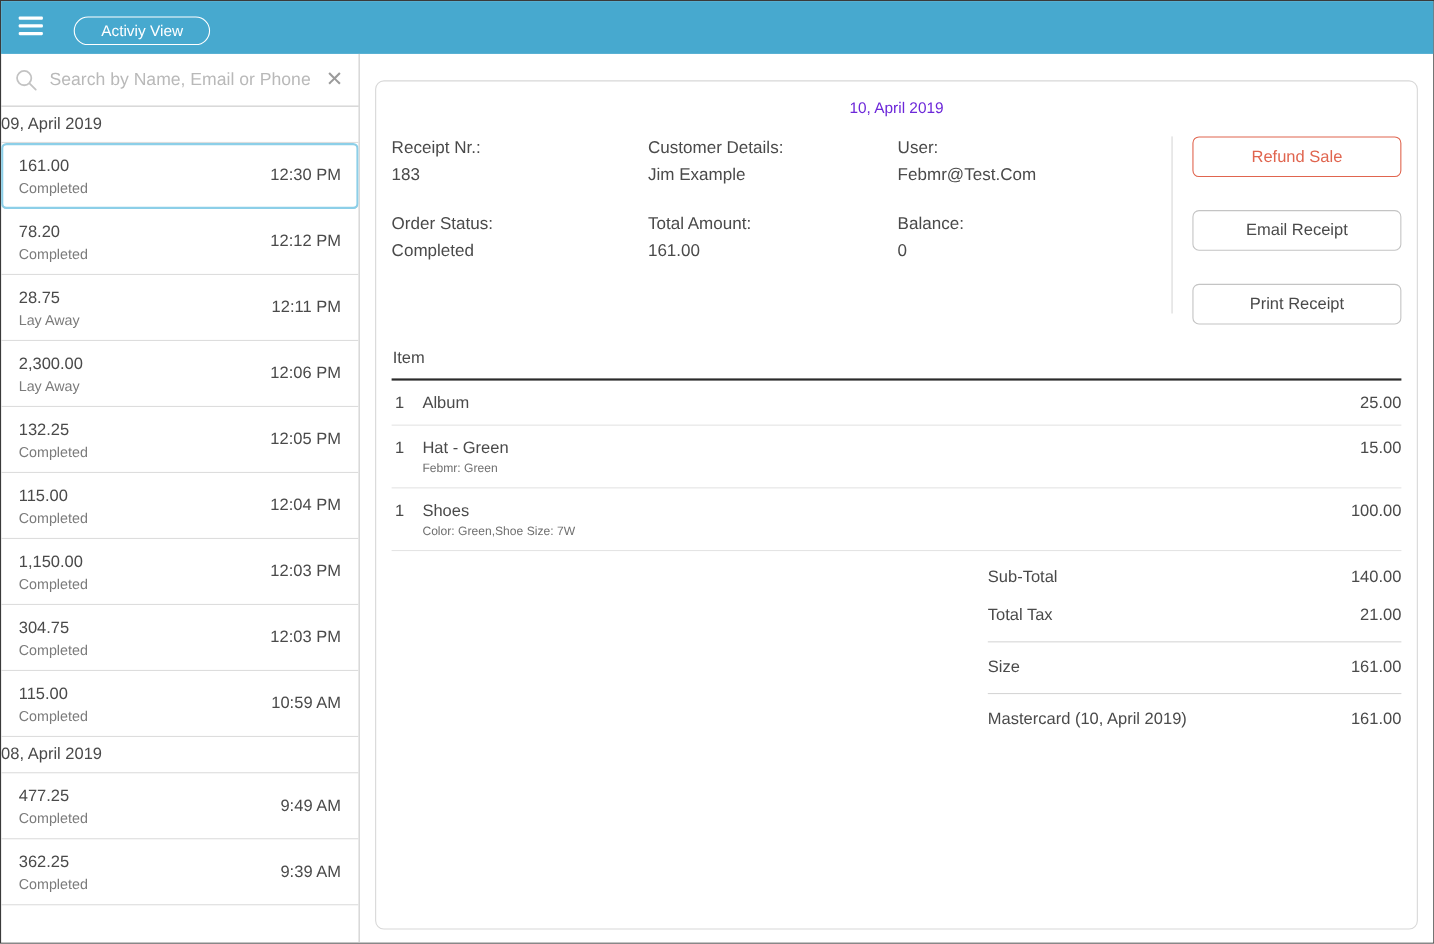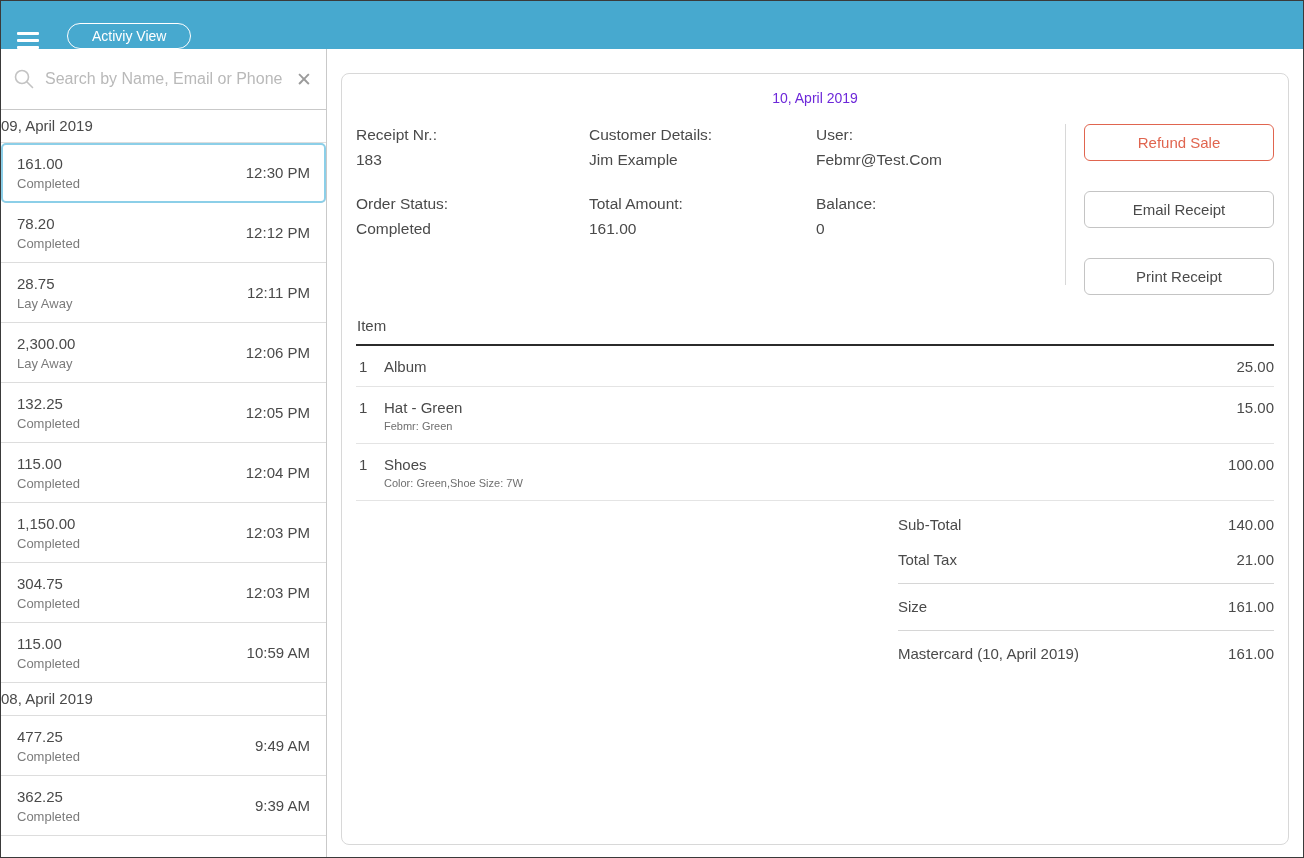--- a/index.html
+++ b/index.html
@@ -20,8 +20,8 @@
   .topbar {
     height: 48px; flex: none;
     background: #47a9cf;
-    display: flex; align-items: flex-end;
-    padding: 0 16px;
+    display: flex; align-items: flex-start;
+    padding: 14px 16px;
   }
   .hamburger { width: 22px; display: flex; flex-direction: column; gap: 4px; cursor: pointer; }
   .hamburger span { display: block; height: 3px; background: #fff; border-radius: 1px; }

_ _ _ _ _ _ _

- Task item:
Except for the pictures, give all the material above again verbatim.

- Task response:
--- a/index.html
+++ b/index.html
@@ -20,8 +20,8 @@
   .topbar {
     height: 48px; flex: none;
     background: #47a9cf;
-    display: flex; align-items: flex-end;
-    padding: 0 16px;
+    display: flex; align-items: flex-start;
+    padding: 14px 16px;
   }
   .hamburger { width: 22px; display: flex; flex-direction: column; gap: 4px; cursor: pointer; }
   .hamburger span { display: block; height: 3px; background: #fff; border-radius: 1px; }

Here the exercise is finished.